MiPOesias

CAFE' CAFE' EDITION

 

ISSN 1543-6063

 


Courtney J. Campbell

non!

marcel marceau with your bouquet of flowers shouting
and your birds in deep thought
your birds are always thinking marcel marceau
and your moustache is always
singing edith piaf songs in throaty french
from a sidewalk or
from a silk hat or
from a subway bench
marcel marceau with your garrulous strut
and your frozen to and fro
and your vase
and your window ledge

 

or like a toaster

some things are like an ironing board
or buying an ironing board
or selling an ironing board
or stealing an ironing board
or falling in love with an ironing board
that opens and closes and just stands there
while you're shaking that
gets all jammed up when you're in
a hurry to go out on the weekend
that collapses with the slightest bit
of pressure. a new ironing board.
an old ironing board. a first ironing board.
a third ironing board. an ironing
board from a yard sale that reminds
you of broomsticks and square dancing.
some things are just that – exactly
like an ironing board. some
things are exactly like anything.


a small window over the sink

there you are against a wall
one moment you lean
the next you slide down – leather
against brick.
sometimes
you are next to a wall
next to a wall then behind it.
sometimes
you are a spider
on a wall. you crawl up like a
cobweb. you unite two
that aren't even there. – an
invisible corner and a few loose
strings.
against a wall
next to a wall
over a wall
under a wall
between two walls that you have never seen.
sometimes
you look in the mirror and say
today i will jump over it.
sometimes
you look in the wall and say
who are you anyway?
sometimes
you spread across asia and
it is greener than you remember it.
or you stand in a cornfield and
creak in the night.
or you sit on a sidewalk to
bare your graffiti.
a wall to guard a border.
a wall to hang finger paintings.
a wall in a kitchen with a
small window over the sink.
the sun is on you.
it is morning.
it is late afternoon.
you smell coffee.
you smell tea.
it is a familiar voice that
brushes against you.
it is spring or
it is breakfast.
there is a mug on a table -
soft like a corner.

 

 

Courtney J. Campbell is a graduate of the University of Michigan-Flint and was a Peace Corps volunteer in the Paraguayan Chaco.
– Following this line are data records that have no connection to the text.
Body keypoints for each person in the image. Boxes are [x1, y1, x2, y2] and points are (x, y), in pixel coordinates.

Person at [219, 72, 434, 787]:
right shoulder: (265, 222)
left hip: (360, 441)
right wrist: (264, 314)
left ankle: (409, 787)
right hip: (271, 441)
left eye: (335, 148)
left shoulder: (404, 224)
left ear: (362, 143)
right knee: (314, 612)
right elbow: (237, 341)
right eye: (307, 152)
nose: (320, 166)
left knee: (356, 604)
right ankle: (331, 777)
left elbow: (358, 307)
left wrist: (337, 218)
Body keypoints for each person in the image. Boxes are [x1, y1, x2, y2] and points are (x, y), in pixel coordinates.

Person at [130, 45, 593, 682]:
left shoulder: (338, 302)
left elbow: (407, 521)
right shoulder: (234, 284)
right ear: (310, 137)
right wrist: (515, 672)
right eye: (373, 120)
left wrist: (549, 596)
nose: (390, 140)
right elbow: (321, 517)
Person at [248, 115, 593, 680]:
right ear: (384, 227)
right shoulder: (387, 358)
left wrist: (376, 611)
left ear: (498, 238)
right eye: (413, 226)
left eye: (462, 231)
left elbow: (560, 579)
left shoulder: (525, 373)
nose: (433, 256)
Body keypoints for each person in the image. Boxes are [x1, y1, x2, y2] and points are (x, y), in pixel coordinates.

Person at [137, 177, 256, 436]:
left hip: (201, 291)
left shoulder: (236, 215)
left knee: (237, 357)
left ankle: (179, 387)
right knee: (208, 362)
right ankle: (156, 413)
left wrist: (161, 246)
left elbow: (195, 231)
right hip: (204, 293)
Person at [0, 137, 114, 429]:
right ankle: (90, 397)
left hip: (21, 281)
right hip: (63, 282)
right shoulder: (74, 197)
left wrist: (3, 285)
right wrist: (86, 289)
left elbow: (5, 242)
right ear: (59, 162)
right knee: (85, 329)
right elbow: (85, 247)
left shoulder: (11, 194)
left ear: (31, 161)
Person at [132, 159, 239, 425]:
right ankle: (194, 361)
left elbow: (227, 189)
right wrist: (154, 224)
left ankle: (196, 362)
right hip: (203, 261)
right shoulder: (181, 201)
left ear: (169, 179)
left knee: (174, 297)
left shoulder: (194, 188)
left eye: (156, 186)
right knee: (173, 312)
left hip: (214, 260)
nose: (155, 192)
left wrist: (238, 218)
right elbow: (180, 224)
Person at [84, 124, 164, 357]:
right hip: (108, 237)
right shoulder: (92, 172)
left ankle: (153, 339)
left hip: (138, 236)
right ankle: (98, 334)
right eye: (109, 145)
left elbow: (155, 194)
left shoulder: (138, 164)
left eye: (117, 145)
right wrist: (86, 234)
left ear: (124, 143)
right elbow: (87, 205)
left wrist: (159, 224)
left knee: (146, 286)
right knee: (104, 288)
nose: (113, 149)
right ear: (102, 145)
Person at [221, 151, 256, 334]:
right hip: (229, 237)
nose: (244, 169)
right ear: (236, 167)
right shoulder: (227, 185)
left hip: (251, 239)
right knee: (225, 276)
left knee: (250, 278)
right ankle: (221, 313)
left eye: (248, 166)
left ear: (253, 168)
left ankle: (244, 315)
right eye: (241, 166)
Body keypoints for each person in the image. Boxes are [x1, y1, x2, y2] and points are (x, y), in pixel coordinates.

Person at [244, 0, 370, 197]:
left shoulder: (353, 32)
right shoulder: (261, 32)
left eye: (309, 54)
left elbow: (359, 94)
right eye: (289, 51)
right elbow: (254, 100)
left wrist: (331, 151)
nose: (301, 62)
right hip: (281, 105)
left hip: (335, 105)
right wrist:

She has lived in Recife, Pernambuco, Brazil since 2003, where she is currently an English teacher and a graduate student in the Master´s program in Theory and History of Education at the Universidade Federal de Pernambuco. Her poetry and essays have been published in online and print media. Several of her poems will be in the upcoming book anthology Zygote Abstract by Red Pulp Fiction and others were recently featured in From East to West: Bicoastal Verse. She serves on the editorial boards of Socialist Women and The Socialist, both official publications of the Socialist Party USA.